Research suggests that people with psychopathic traits experience fear-inducing stimuli differently from others, seeming to interpret fear as more positive and less negative. We expected that this reaction, termed fear enjoyment, would impact the effect of fear-inducing stimuli on self-report risk-taking behaviour. Risk-taking was measured before and after viewing excitement- and fear-inducing videos (N = 825). As expected from research showing that fear induction tends to reduce risk-taking tendencies, participants showed reduced risk-taking scores following a fear-inducing stimulus. Importantly, this relationship was moderated by psychopathic traits. Participants who did not decrease their risk-taking tendencies following the video scored significantly higher on psychopathic traits. Also, some of the variance in the relationship between psychopathic traits and change in risk-taking was partly accounted for by fear enjoyment, suggesting that future research should examine whether fear enjoyment may play a role in the relationship between psychopathy and risk-taking.

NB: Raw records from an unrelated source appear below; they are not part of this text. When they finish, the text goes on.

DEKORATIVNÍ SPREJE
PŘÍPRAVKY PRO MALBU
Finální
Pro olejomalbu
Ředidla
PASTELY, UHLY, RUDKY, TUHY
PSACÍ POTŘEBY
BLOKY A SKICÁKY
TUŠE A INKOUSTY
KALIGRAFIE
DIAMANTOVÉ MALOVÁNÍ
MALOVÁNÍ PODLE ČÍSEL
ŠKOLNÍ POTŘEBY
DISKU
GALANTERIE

Bodily feedback: Expansive and upward posture facilitates the experience of positive affect
Patty Van Cappellen et al.
Cognition and Emotion, forthcoming


Most emotion theories recognise the importance of the body in expressing and constructing emotions. Focusing beyond the face, the present research adds needed empirical data on the effect of static full body postures on positive/negative affect. In Studies 1 (N = 110) and 2 (N = 79), using a bodily feedback paradigm, we manipulated postures to test causal effects on affective and physiological responses to emotionally ambiguous music. Across both studies among U.S. participants, we find the strongest support for an effect of bodily postures that are expansive and oriented upward on positive affect. In addition, an expansive and upward pose also led to greater cardiac vagal reactivity but these changes in parasympathetic activity were not related to affective changes (Study 2). In line with embodied theories, these results provide additional support for the role of postural input in constructing affect. Discussion highlights the relevance of these findings for the study of religious practices during which the postures studied are often adopted.